Eventually there came a day when I looked in the mirror, five pounds lower than my goal weight, and not even body dysmorphia blinded me from seeing I'd surpassed the body size I set out to achieve. In this moment I realized:

  1. I was not happier being thin.

  2. I had no control over my disorder.

  3. I did not know who I was outside of my obsession with weight. I didn’t have a personality, I didn’t care about anyone, especially myself. I had no remnants of humanity.

It wasn’t self love or respect that caused me to seek out treatment, but the realization that if I didn’t change something I wouldn’t get the chance to learn self love or respect. I didn’t have any understanding of intuitive eating, body diversity, or diet culture, but I did know that I was killing myself and there was some part of me that knew I didn’t want to die. Seeking treatment was the best thing I’ve ever done, but that’s a story for another day. The following are, however, facts you don't need to be in eating disorder treatment to know:

- Eating disorders are among the deadliest mental illnesses, second only to opioid overdose.

- Anorexia is the most lethal psychiatric disorder, carrying a six fold increased risk of death, four times the death risk from major depression

- 10,200 deaths each year are the direct result of an eating disorder—that’s one death every 52 minutes.

- 95% of diets fail and most will regain their lost weight in 1-5 years.

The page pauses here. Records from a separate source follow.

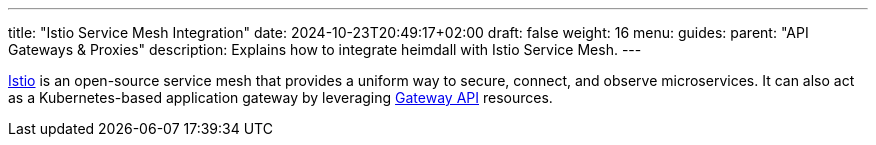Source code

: ---
title: "Istio Service Mesh Integration"
date: 2024-10-23T20:49:17+02:00
draft: false
weight: 16
menu:
  guides:
    parent: "API Gateways & Proxies"
description: Explains how to integrate heimdall with Istio Service Mesh.
---

:toc:

https://istio.io/[Istio] is an open-source service mesh that provides a uniform way to secure, connect, and observe microservices. It can also act as a Kubernetes-based application gateway by leveraging https://gateway-api.sigs.k8s.io/[Gateway API] resources.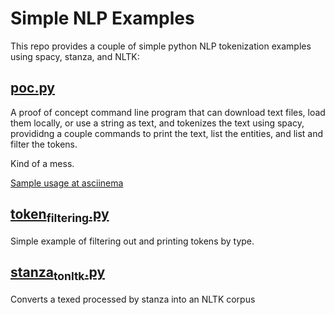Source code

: * Simple NLP Examples

This repo provides a couple of simple python NLP tokenization examples using
spacy, stanza, and NLTK:

** [[./poc.py][poc.py]]

A proof of concept command line program that can download text files, load
them locally, or use a string as text, and tokenizes the text using spacy,
provididng a couple commands to print the text, list the entities, and list
and filter the tokens.

Kind of a mess.

[[https://asciinema.org/a/Sc7jFZJx7DkWKRGnJRbheAEx3][Sample usage at asciinema]]

** [[./token_filtering.py][token_filtering.py]]

Simple example of filtering out and printing tokens by type.

** [[./stanza_to_nltk.py][stanza_to_nltk.py]]

Converts a texed processed by stanza into an NLTK corpus
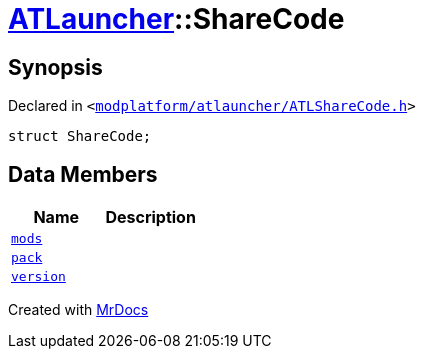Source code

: [#ATLauncher-ShareCode]
= xref:ATLauncher.adoc[ATLauncher]::ShareCode
:relfileprefix: ../
:mrdocs:


== Synopsis

Declared in `&lt;https://github.com/PrismLauncher/PrismLauncher/blob/develop/launcher/modplatform/atlauncher/ATLShareCode.h#L32[modplatform&sol;atlauncher&sol;ATLShareCode&period;h]&gt;`

[source,cpp,subs="verbatim,replacements,macros,-callouts"]
----
struct ShareCode;
----

== Data Members
[cols=2]
|===
| Name | Description 

| xref:ATLauncher/ShareCode/mods.adoc[`mods`] 
| 

| xref:ATLauncher/ShareCode/pack.adoc[`pack`] 
| 

| xref:ATLauncher/ShareCode/version.adoc[`version`] 
| 

|===





[.small]#Created with https://www.mrdocs.com[MrDocs]#
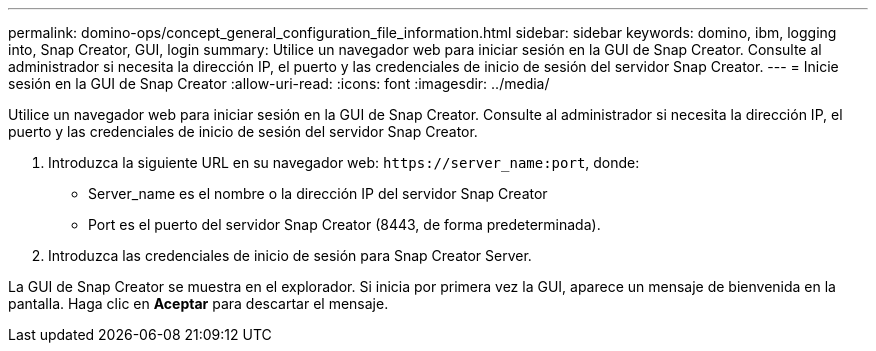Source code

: ---
permalink: domino-ops/concept_general_configuration_file_information.html 
sidebar: sidebar 
keywords: domino, ibm, logging into, Snap Creator, GUI, login 
summary: Utilice un navegador web para iniciar sesión en la GUI de Snap Creator. Consulte al administrador si necesita la dirección IP, el puerto y las credenciales de inicio de sesión del servidor Snap Creator. 
---
= Inicie sesión en la GUI de Snap Creator
:allow-uri-read: 
:icons: font
:imagesdir: ../media/


[role="lead"]
Utilice un navegador web para iniciar sesión en la GUI de Snap Creator. Consulte al administrador si necesita la dirección IP, el puerto y las credenciales de inicio de sesión del servidor Snap Creator.

. Introduzca la siguiente URL en su navegador web: `+https://server_name:port+`, donde:
+
** Server_name es el nombre o la dirección IP del servidor Snap Creator
** Port es el puerto del servidor Snap Creator (8443, de forma predeterminada).


. Introduzca las credenciales de inicio de sesión para Snap Creator Server.


La GUI de Snap Creator se muestra en el explorador. Si inicia por primera vez la GUI, aparece un mensaje de bienvenida en la pantalla. Haga clic en *Aceptar* para descartar el mensaje.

- 75% of American women surveyed endorse unhealthy thoughts, feelings or behaviors related to food or their bodies

- 91% of women recently surveyed on a college campus had attempted to control their weight through dieting, 22% dieted “often” or “always”

- Almost half of American children between 1st – 3rd grade want to be thinner and half of 9 - 10 year old girls are dieting

- At least 10 million females and 1 million males are fighting a life and death battle with an eating disorder and million more are struggling with binge eating disorder.

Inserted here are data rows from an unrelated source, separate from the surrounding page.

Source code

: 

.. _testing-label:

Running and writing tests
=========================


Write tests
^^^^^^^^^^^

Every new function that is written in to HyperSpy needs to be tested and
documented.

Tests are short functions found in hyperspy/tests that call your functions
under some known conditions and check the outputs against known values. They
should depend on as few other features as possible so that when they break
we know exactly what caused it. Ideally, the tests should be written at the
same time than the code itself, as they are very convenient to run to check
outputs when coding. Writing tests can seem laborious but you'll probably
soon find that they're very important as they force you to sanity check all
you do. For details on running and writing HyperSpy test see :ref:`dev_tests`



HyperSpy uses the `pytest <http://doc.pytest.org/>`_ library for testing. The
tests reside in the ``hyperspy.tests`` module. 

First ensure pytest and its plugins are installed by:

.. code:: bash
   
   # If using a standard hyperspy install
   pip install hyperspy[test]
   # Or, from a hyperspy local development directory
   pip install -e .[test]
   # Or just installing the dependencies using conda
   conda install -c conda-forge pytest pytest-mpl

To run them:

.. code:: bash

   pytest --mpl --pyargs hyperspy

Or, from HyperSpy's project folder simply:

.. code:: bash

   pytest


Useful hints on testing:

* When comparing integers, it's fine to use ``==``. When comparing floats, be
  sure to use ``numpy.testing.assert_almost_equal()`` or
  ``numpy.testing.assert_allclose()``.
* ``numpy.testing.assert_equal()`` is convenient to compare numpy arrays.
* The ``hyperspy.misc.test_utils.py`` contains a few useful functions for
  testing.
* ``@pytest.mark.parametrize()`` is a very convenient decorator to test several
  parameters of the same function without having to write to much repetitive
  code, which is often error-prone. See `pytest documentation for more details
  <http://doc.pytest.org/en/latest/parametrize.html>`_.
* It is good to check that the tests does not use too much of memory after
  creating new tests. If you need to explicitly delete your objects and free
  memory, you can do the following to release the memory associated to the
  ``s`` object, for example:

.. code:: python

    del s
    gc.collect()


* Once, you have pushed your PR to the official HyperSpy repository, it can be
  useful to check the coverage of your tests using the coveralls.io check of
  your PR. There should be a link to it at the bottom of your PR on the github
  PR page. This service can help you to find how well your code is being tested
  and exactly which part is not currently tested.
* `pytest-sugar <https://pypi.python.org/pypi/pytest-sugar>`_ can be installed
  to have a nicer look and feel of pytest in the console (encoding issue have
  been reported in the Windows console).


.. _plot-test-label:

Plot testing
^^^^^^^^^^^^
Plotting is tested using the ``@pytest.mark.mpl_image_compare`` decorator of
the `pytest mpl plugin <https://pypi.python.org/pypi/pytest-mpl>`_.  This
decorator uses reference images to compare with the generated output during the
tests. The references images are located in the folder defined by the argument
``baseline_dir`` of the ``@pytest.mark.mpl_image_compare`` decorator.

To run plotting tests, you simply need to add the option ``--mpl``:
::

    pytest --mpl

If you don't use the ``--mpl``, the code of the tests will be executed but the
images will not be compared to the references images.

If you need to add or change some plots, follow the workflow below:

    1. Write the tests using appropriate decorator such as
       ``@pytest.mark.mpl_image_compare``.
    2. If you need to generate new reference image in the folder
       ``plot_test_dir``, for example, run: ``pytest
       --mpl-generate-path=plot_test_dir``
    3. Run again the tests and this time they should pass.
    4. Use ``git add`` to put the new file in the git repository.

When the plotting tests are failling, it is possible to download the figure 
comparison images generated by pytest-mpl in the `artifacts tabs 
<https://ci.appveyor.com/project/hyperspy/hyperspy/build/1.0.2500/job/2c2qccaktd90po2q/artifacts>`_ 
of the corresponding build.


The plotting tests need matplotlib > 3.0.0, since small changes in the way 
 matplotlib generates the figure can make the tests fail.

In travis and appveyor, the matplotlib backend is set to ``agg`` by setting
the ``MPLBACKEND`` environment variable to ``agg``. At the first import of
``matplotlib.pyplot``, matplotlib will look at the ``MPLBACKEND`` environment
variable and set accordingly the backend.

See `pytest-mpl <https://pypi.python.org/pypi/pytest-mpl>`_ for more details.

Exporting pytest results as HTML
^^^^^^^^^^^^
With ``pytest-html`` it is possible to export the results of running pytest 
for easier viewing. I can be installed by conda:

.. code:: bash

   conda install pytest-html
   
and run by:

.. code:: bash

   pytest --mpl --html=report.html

- BIPOC with eating disorders are half as likely to be diagnosed or to receive treatment.

- Black people are less likely to be diagnosed with anorexia than white people but may experience the condition for a longer period of time.

- Less than 6% of people with eating disorders are medically diagnosed as “underweight.”

- People in larger bodies are half as likely as those at a “normal weight” or “underweight” to be diagnosed with an eating disorder.

- U.S. weight loss market is now worth a record $72 billion

- An estimated 239,000 bariatric surgeries (weight loss surgeries) were performed in the U.S. in 2018, constituting a $5.98 billion market. The number of surgeries has been growing about 5% per year.

- Diet dinner entrees is a $1.9 billion market.

- The “obesity industry” (commercial weight-loss programs, weight-loss drug manufacturers and bariatric surgery centers) will likely top $315 billion this year. Nearly 3% of the overall U.S. economy (approximately the combined total of the statistics listed above).


Statistics & Research on Eating Disorders. (2020, May 08). Retrieved December 08, 2020, from

Eating Disorder Statistics. General & Diversity Stats: ANAD. (2020, November 16). Retrieved December 08, 2020, from

Christina Weiss. (n.d.). Statistics on Dieting and Eating Disorders [Brochure]. Monte Nido and Affiliates, California: Author.